EXTRACTED MATERIAL:
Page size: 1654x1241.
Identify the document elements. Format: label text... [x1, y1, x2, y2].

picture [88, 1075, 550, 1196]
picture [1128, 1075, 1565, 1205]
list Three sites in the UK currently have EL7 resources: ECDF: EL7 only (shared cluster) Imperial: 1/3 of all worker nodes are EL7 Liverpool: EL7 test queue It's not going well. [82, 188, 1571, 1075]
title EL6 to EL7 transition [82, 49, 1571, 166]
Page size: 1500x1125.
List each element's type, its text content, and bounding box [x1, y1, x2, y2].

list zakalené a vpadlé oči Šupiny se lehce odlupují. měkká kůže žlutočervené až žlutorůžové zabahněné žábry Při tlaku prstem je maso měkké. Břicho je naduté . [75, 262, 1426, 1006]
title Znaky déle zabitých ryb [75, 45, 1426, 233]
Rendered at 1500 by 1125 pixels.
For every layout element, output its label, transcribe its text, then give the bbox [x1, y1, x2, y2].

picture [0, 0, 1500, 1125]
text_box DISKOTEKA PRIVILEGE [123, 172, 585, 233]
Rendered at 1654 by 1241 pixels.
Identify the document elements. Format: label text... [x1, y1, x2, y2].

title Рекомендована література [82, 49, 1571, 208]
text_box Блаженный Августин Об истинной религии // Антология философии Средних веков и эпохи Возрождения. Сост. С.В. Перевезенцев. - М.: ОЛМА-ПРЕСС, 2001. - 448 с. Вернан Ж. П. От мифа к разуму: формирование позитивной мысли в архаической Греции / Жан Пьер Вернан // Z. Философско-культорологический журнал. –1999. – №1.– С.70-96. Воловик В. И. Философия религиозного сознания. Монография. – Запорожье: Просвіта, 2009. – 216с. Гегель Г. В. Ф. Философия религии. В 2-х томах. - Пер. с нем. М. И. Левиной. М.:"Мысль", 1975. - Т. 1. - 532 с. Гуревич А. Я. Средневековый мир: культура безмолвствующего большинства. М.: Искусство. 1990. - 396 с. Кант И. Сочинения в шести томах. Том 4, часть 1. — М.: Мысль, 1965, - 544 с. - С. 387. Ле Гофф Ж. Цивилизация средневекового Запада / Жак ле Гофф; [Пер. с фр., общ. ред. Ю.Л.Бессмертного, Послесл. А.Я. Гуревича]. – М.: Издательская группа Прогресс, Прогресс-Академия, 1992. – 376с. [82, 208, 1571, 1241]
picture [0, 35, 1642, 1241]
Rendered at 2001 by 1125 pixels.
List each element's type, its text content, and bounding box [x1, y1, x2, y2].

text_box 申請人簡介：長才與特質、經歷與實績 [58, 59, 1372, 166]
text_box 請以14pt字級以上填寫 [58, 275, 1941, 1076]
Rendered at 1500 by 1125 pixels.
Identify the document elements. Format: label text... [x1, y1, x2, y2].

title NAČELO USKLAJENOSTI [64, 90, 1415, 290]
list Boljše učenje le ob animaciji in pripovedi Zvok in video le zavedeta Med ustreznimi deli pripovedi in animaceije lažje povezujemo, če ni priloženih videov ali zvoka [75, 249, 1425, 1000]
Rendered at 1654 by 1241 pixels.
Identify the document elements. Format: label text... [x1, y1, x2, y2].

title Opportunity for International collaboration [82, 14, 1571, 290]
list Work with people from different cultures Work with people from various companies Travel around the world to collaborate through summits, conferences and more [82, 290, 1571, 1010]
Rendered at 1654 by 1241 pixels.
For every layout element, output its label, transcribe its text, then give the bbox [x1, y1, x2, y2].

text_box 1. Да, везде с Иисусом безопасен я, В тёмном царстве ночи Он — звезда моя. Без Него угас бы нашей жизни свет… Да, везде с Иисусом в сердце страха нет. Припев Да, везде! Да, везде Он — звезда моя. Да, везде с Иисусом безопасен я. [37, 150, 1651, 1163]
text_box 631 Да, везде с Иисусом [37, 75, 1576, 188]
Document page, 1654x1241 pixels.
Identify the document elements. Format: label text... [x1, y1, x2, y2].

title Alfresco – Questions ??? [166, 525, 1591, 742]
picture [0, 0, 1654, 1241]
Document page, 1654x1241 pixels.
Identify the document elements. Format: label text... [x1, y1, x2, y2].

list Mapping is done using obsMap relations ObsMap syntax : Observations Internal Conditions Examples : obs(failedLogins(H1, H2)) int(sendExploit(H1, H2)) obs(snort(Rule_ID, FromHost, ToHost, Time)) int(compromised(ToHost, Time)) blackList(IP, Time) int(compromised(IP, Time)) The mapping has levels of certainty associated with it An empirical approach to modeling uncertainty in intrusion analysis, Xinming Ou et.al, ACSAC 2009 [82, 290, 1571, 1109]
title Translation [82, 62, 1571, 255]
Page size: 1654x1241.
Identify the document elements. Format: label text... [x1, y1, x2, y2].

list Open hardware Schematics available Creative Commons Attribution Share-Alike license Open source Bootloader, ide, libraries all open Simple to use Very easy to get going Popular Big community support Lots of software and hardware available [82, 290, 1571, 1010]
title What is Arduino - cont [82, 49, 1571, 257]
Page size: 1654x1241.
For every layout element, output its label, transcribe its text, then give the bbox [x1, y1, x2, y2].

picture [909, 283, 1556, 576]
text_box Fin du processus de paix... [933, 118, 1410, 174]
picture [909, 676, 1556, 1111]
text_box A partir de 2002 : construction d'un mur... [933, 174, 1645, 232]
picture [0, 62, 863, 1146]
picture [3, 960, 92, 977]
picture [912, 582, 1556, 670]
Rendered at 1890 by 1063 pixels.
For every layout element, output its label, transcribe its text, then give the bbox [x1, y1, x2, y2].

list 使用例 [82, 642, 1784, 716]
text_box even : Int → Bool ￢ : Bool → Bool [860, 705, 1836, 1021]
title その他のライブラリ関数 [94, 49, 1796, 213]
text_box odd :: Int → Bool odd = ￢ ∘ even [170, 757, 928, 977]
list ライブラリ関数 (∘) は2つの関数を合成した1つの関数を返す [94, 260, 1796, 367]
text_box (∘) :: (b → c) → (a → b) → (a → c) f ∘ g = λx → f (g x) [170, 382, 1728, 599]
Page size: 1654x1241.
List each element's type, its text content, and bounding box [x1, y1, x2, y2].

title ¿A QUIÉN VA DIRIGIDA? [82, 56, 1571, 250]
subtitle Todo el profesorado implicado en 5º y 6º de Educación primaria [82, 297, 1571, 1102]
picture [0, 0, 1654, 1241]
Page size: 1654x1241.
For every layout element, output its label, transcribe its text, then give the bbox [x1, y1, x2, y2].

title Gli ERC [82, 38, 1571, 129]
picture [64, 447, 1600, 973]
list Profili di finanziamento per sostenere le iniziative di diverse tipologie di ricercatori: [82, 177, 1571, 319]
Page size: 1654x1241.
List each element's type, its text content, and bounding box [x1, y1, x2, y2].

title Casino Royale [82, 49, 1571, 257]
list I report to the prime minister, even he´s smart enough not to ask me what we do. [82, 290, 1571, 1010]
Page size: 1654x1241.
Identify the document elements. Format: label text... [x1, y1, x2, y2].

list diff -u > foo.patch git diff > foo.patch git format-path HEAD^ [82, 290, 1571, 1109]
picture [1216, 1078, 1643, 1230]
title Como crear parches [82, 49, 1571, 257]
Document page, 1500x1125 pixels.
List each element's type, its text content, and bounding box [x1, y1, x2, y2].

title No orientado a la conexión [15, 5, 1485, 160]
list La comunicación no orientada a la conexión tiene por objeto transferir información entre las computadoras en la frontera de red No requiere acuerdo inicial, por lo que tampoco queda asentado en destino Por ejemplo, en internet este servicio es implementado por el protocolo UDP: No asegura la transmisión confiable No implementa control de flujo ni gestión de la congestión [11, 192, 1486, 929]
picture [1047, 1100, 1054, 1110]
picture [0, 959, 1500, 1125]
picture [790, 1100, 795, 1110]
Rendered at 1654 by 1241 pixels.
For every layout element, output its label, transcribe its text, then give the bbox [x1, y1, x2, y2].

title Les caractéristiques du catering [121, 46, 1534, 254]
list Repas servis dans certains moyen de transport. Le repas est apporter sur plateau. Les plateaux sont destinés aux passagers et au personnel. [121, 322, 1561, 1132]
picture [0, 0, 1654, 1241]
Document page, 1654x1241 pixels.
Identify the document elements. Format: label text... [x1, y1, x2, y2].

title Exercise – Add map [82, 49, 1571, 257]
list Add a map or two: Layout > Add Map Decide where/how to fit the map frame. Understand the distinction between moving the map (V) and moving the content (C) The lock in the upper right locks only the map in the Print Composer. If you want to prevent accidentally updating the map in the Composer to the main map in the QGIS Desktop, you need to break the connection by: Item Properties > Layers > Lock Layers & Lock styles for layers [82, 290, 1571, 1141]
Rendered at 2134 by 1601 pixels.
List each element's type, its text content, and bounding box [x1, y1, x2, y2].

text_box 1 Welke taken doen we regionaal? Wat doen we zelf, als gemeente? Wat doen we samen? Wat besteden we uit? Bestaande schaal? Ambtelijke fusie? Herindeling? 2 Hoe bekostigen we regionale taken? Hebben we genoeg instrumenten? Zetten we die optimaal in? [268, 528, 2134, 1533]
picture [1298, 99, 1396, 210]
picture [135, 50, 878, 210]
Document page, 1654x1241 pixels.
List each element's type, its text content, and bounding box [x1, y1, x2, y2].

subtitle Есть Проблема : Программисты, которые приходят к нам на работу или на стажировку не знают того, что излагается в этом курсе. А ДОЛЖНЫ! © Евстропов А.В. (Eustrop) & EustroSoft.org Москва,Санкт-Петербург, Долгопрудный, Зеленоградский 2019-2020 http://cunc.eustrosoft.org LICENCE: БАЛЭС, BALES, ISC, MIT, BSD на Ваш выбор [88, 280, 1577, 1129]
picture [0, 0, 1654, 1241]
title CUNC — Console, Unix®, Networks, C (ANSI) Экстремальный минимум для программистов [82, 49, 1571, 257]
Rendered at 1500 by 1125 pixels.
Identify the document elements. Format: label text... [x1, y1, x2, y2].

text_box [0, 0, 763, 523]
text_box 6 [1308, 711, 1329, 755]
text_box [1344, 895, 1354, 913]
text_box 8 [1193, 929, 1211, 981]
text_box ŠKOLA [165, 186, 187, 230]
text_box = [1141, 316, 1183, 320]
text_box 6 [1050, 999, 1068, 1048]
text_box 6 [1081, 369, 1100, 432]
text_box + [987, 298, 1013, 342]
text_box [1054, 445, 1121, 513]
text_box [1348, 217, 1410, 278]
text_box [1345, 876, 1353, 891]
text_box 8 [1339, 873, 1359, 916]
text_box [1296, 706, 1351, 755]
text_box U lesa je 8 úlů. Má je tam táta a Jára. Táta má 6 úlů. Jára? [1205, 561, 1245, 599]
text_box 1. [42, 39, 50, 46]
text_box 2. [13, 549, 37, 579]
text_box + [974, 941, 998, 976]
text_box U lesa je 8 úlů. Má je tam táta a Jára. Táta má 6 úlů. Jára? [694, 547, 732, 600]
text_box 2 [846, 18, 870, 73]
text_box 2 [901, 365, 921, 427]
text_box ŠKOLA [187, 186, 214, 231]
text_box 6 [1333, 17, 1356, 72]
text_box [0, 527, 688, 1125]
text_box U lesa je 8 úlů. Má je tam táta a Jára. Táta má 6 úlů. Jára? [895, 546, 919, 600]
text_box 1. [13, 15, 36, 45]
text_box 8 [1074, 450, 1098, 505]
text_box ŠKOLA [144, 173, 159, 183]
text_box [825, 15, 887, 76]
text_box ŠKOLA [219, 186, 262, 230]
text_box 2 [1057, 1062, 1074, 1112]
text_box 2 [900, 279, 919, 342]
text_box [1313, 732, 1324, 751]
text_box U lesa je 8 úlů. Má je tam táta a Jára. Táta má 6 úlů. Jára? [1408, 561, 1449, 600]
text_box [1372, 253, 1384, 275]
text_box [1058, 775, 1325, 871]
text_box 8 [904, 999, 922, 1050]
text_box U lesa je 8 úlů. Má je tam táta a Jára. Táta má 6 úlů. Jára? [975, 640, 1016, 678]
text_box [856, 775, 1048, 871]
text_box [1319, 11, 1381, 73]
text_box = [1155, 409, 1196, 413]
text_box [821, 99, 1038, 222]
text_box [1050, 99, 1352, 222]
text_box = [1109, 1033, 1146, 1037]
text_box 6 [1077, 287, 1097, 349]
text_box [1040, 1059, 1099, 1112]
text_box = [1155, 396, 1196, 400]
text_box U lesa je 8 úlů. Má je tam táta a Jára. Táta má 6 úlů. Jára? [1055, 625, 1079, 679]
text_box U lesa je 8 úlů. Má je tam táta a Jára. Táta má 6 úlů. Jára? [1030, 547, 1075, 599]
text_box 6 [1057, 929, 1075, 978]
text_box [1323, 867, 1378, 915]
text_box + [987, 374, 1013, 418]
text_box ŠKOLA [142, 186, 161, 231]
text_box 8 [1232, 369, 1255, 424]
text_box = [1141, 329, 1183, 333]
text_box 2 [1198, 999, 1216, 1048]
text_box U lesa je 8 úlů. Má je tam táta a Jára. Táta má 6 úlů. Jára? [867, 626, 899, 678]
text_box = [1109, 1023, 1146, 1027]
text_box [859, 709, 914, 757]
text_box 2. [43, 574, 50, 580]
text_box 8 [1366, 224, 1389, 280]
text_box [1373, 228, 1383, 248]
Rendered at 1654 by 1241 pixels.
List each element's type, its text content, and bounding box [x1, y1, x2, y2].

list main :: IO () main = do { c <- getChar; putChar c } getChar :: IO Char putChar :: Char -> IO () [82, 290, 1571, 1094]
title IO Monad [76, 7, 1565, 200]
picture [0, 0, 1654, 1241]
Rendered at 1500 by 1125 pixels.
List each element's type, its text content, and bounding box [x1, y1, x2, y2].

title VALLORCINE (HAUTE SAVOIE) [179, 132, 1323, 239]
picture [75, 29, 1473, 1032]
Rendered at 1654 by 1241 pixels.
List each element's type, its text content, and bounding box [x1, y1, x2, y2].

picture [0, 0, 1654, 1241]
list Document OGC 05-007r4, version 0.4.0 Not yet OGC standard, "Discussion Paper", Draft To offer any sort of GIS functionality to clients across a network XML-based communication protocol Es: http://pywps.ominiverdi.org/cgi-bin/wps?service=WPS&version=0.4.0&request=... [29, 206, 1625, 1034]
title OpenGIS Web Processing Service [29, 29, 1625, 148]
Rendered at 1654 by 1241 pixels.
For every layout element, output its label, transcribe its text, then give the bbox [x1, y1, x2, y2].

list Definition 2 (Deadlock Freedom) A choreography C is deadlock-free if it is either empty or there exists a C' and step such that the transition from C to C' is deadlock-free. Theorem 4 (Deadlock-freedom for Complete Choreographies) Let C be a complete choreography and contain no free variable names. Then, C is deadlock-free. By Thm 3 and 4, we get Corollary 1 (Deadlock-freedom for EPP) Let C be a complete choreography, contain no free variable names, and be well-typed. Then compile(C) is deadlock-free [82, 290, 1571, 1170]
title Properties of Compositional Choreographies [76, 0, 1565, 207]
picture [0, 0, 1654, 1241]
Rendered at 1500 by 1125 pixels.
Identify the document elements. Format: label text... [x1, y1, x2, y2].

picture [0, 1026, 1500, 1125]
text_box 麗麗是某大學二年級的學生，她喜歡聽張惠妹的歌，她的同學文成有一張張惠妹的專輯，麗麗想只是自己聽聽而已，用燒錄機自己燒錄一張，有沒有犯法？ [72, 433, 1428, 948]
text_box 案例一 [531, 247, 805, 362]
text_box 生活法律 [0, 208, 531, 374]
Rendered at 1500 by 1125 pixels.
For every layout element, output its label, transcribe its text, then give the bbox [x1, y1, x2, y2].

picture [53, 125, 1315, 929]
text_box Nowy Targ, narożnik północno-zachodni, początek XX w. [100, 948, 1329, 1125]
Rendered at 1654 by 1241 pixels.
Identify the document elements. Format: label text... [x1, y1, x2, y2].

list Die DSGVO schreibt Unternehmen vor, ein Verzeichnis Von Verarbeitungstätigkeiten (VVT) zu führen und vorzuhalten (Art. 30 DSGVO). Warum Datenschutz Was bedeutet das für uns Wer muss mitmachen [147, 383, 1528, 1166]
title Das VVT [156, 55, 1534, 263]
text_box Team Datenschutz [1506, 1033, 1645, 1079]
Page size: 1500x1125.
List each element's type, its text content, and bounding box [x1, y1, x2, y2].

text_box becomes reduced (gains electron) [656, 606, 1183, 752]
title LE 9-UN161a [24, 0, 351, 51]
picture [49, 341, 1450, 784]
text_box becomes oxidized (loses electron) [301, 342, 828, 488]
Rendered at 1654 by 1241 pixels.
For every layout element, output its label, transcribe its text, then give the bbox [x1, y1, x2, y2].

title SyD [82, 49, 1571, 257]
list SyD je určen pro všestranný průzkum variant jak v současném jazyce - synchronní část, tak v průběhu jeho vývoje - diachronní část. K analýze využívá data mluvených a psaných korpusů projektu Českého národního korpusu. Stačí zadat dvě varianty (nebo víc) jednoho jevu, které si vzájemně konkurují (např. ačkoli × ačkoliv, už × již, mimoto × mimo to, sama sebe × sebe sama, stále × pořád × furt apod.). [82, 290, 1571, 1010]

SHORT PROBLEM: Please write the lines of the material as a JSON list of strings, one string per line and blank lines omitted, beginning at the first line and stopping after the line that contains "picture [1128, 1075, 1565, 1205]".

OUTPUT FOR THIS EXERCISE:
[
  "Page size: 1654x1241.",
  "Identify the document elements. Format: label text... [x1, y1, x2, y2].",
  "picture [88, 1075, 550, 1196]",
  "picture [1128, 1075, 1565, 1205]"
]